Canadian Cirque du Soleil artists rehearsing a show at the State Kremlin. Source: Ria Novosti
A city of towering skyscrapers and gridlocked traffic, Moscow may not sound like a children’s dream holiday destination. But there is plenty in this throbbing metropolis to amuse kids as well. “Now, there are many more play-rooms, child-friendly museums, hands-on galleries. It’s great! And the Moscow circus scene is world-renowned,” gushes Harriet Kalinin, founder of the bilingual website, “Children in Moscow”.
Arden Dressner Levy, a 13-year-old from New York, who lived and studied in Moscow for four years, lists the circus among her top Moscow attractions, along with “the ballet, ice skating in Gorky Park and cross country skiing, blinis (pancakes) and hot chocolate.”
Clowns and crocodiles
Moscow’s oldest circus is on Tsvetnoi Boulevard, just twenty minutes’ walk north of the Kremlin. Albert Salomonsky, a bareback rider-turned- businessman, built it in 1880 and framed his first ever rouble of profit on the wall of the box office for luck. His catchphrase was “clowns are good; ticket sales are good”. The circus operated throughout World War II.
Clown Yuri Nikulin joined it immediately afterwards and worked there for fifty years. Since Yuri’s death in 1997, his son Maxim has run the show, now known as the “Nikulin Circus”. The latest show promises bears, monkeys, dancing poodles and aerial gymnasts, the “White Birds”. Last year’s spectacle included snakes and crocodiles, horse-back dancers and acrobats, along with the clowns.
Check out lava lamps, energy balls...
The All-Russia Exhibition Centre, known as vdnKh, is just the place for your kids. Built for a 1930s agricultural show, it is full of golden fountains and ornate pavilions. The surviving architectural wonderland has its own circus, fairgrounds and seasonal ice rink. It is also the home of the Cosmonautics and Ice age museums, the monorail, a butterfly house, and kiosks full of lava lamps and energy balls. Check out the site for more details on this fantasy land for children.
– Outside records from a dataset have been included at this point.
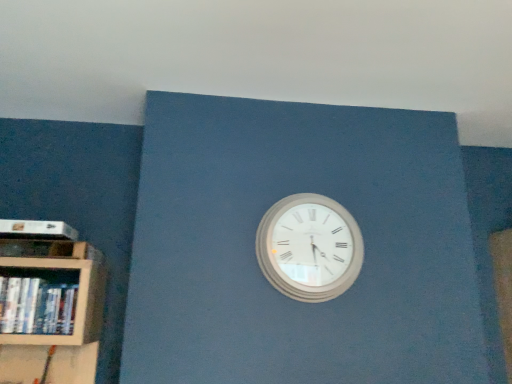
Question: From a real-world perspective, is white matte paperback book at left positioned under white glossy book at left based on gravity?

Choices:
 (A) no
 (B) yes

Answer: (A)

Question: From the image's perspective, is white matte paperback book at left located above white glossy book at left?

Choices:
 (A) no
 (B) yes

Answer: (B)

Question: Is the depth of white matte paperback book at left greater than that of white glossy book at left?

Choices:
 (A) yes
 (B) no

Answer: (A)

Question: Can you confirm if white matte paperback book at left is thinner than white glossy book at left?

Choices:
 (A) no
 (B) yes

Answer: (A)

Question: Considering the relative sizes of white matte paperback book at left and white glossy book at left in the image provided, is white matte paperback book at left smaller than white glossy book at left?

Choices:
 (A) no
 (B) yes

Answer: (B)

Question: Looking at the image, does white glossy book at left seem bigger or smaller compared to white wooden wall clock at center?

Choices:
 (A) small
 (B) big

Answer: (A)

Question: From a real-world perspective, is white glossy book at left physically located above or below white wooden wall clock at center?

Choices:
 (A) below
 (B) above

Answer: (A)

Question: Does point (9, 288) appear closer or farther from the camera than point (291, 213)?

Choices:
 (A) closer
 (B) farther

Answer: (A)

Question: Which is correct: white glossy book at left is inside white wooden wall clock at center, or outside of it?

Choices:
 (A) outside
 (B) inside

Answer: (A)

Question: Choose the correct answer: Is white matte paperback book at left inside white glossy book at left or outside it?

Choices:
 (A) outside
 (B) inside

Answer: (A)

Question: Is white matte paperback book at left wider or thinner than white glossy book at left?

Choices:
 (A) thin
 (B) wide

Answer: (B)

Question: From a real-world perspective, is white matte paperback book at left above or below white glossy book at left?

Choices:
 (A) above
 (B) below

Answer: (A)

Question: Considering the positions of point (74, 236) and point (36, 332), is point (74, 236) closer or farther from the camera than point (36, 332)?

Choices:
 (A) closer
 (B) farther

Answer: (B)

Question: Choose the correct answer: Is white glossy book at left inside white matte paperback book at left or outside it?

Choices:
 (A) outside
 (B) inside

Answer: (A)

Question: From the image's perspective, relative to white matte paperback book at left, is white glossy book at left above or below?

Choices:
 (A) below
 (B) above

Answer: (A)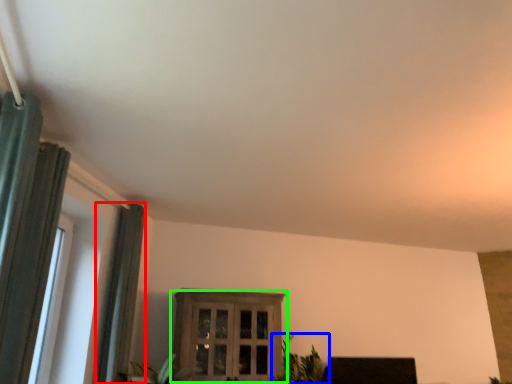
Question: Which object is positioned closest to curtain (highlighted by a red box)? Select from houseplant (highlighted by a blue box) and window (highlighted by a green box).

Choices:
 (A) houseplant
 (B) window

Answer: (B)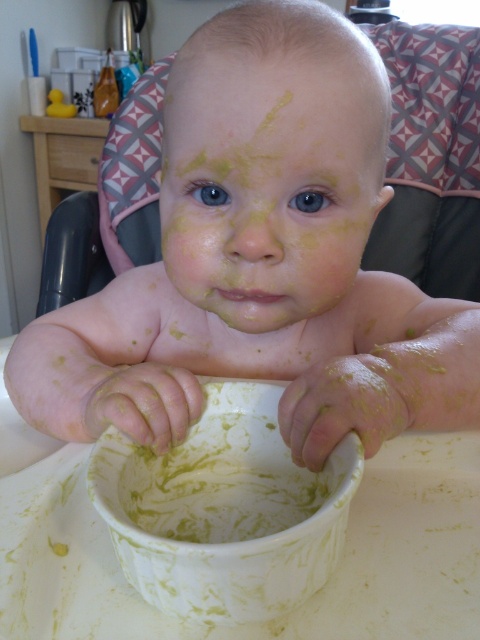
Question: Is yellow matte face at center closer to the viewer compared to white matte bowl at center?

Choices:
 (A) no
 (B) yes

Answer: (A)

Question: Among these points, which one is farthest from the camera?

Choices:
 (A) (129, 289)
 (B) (192, 513)

Answer: (A)

Question: Which object is closer to the camera taking this photo?

Choices:
 (A) white matte bowl at center
 (B) yellow matte face at center
 (C) yellow matte baby at center
 (D) yellow matte bowl at center

Answer: (A)

Question: Estimate the real-world distances between objects in this image. Which object is closer to the white matte bowl at center?

Choices:
 (A) yellow matte face at center
 (B) yellow matte bowl at center
 (C) yellow matte baby at center

Answer: (B)

Question: Does yellow matte baby at center have a smaller size compared to white matte bowl at center?

Choices:
 (A) no
 (B) yes

Answer: (A)

Question: In this image, where is yellow matte baby at center located relative to yellow matte bowl at center?

Choices:
 (A) below
 (B) above

Answer: (B)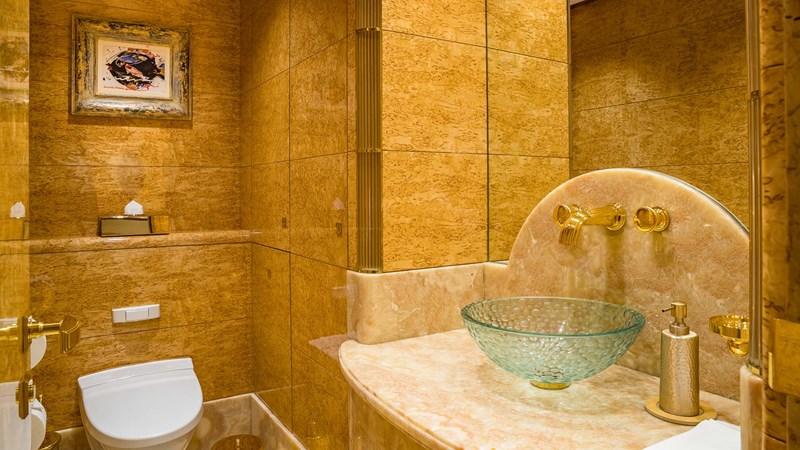
This screenshot has width=800, height=450. In order to click on soap dispenser in this screenshot , I will do `click(674, 358)`.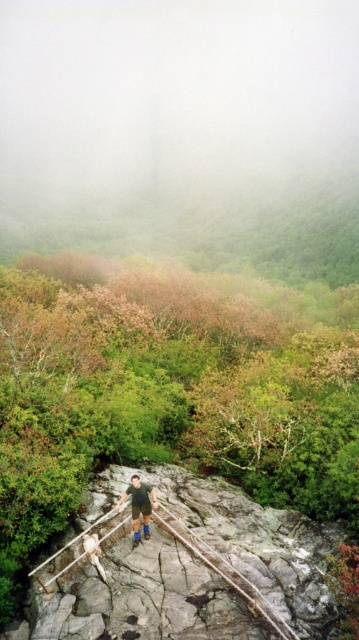
You are standing at the edge of the rocky outcrop with the wooden railing and want to take a photo of both the person and the distant forest. Which point, point (192, 576) or point (136, 538), is closer to you?

Point (192, 576) is closer to the camera than point (136, 538), so it is closer to you.

You are standing on the rocky outcrop and want to cross to the other side of the valley. The rusty metal suspension bridge at center and the blue denim shorts at center are in your view. Which object is located to the right of the other?

The rusty metal suspension bridge at center is positioned on the right side of blue denim shorts at center, so the suspension bridge is to the right of the blue denim shorts.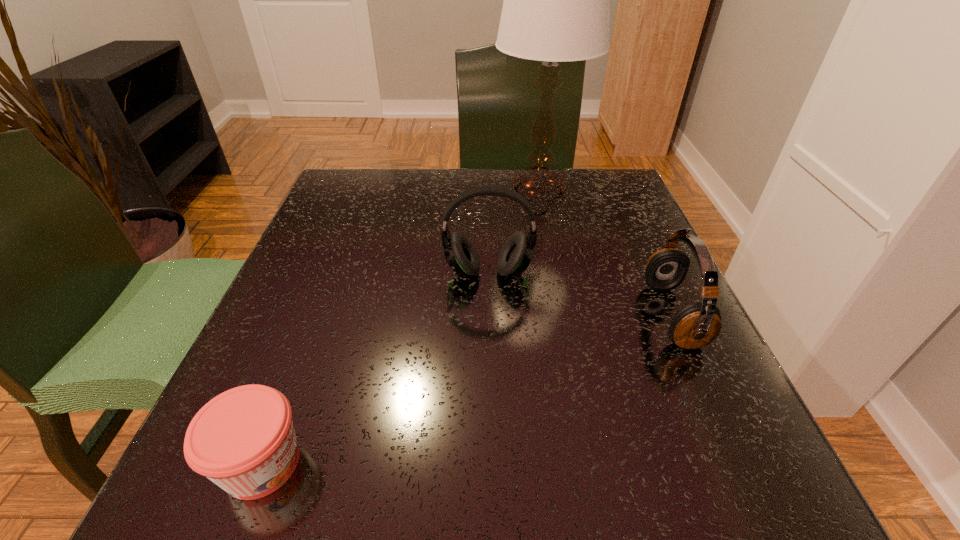
Find the location of a particular element. vacant area that lies between the left headset and the shorter headset is located at coordinates (581, 294).

Locate an element on the screen. object that is the second closest to the rightmost object is located at coordinates (556, 8).

Locate which object is the third closest to the tallest object. Please provide its 2D coordinates. Your answer should be formatted as a tuple, i.e. [(x, y)], where the tuple contains the x and y coordinates of a point satisfying the conditions above.

[(243, 440)]

Identify the location of vacant point that satisfies the following two spatial constraints: 1. on the front-facing side of the farthest object; 2. on the ear cups of the third shortest object. Image resolution: width=960 pixels, height=540 pixels. (554, 273).

Where is `free space that satisfies the following two spatial constraints: 1. on the front-facing side of the table lamp; 2. on the ear cups of the taller headset`? This screenshot has height=540, width=960. free space that satisfies the following two spatial constraints: 1. on the front-facing side of the table lamp; 2. on the ear cups of the taller headset is located at coordinates (554, 273).

Identify the location of free spot that satisfies the following two spatial constraints: 1. on the front-facing side of the tallest object; 2. on the ear cups of the left headset. (554, 273).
The newer “Bolshoi (great) Circus”, near the Moscow State University, also continues to be a big hit, with its blend of animal acts and human skill. The 1971 building, the largest permanent circus in the world, is high enough to accommodate flying trapezes and wide enough to host parading elephants. Dressner Levy says her favorite show is “when they fill the pool at the Bolshoi Moskovsky circus and do water ballet”. Below the 36-metre-high big top are subterranean levels plunging half as deep again, containing six interchangeable arenas, suitable for horse-riding, optical illusions, ice skating, lighting spectacles and aquatic shows with marine animals.
Puppets and museums
Moscow has a host of animal theatres, including one where all the performers are cats, or the Durov Animal Theatre, with its “mouse railway”, founded in 1912 by clown and animal trainer Vladimir Durov. The city is bristling with entertainment designed to bright en the long Moscow winters. The puppet shows at the Obratsov theatre are famous for their elaborate costumes and the Bolshoi Ballet’s annual “nutcracker” sells out every Christmas.
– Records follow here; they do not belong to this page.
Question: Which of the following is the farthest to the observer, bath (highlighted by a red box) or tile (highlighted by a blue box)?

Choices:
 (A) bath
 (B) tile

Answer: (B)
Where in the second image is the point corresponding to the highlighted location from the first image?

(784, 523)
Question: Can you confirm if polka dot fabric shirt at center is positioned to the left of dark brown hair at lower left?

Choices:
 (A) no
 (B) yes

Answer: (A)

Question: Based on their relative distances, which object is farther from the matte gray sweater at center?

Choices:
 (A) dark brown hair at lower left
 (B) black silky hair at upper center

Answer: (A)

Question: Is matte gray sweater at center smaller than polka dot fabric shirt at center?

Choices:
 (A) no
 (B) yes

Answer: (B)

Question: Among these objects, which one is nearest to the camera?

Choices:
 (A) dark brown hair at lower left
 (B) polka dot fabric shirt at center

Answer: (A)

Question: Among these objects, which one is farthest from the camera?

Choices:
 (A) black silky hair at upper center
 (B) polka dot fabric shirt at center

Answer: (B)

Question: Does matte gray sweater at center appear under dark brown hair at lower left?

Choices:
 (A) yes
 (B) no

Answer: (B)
“The Adventures of Red Riding Hood”, the Mayakovsky theatre’s lively composite fairy tale, is all in Russian, but from the minute Red Riding Hood enters with her roller blades and mobile phone, you know it’s going to be fun. Older kids might check out the rollicking version of “Jesus Christ Superstar” at the Mossoviet theatre.
Children with particular passions, like dinosaurs or space, will find world-class, relevant museums in Moscow. The Central Museum of the Armed Forces allows kids to climb all over the tanks and rocket launchers in the garden. Some of the more impressive parts of the Moscow’s biggest attractions, like the Egyptian Gallery in the Pushkin Arts’ Museum or the coaches in the Kremlin’s armory can appeal to kids too.
Gorky Park and Kva Kva
Just over a year ago, oligarch Roman Abramovich bought up the dilapidated funfairs of Moscow’s Gorky Park and transformed them into a utopian expanse of bean bags and juice bars, deck chairs, outdoor art and yoga classes. The whole park now has free entry and wifi. This summer, it has become a really great place for riverside relaxation, as well as the new venue for the “Garage Centre for Contemporary Culture”, run by Abramovich’s girlfriend, Dasha Zhukhova.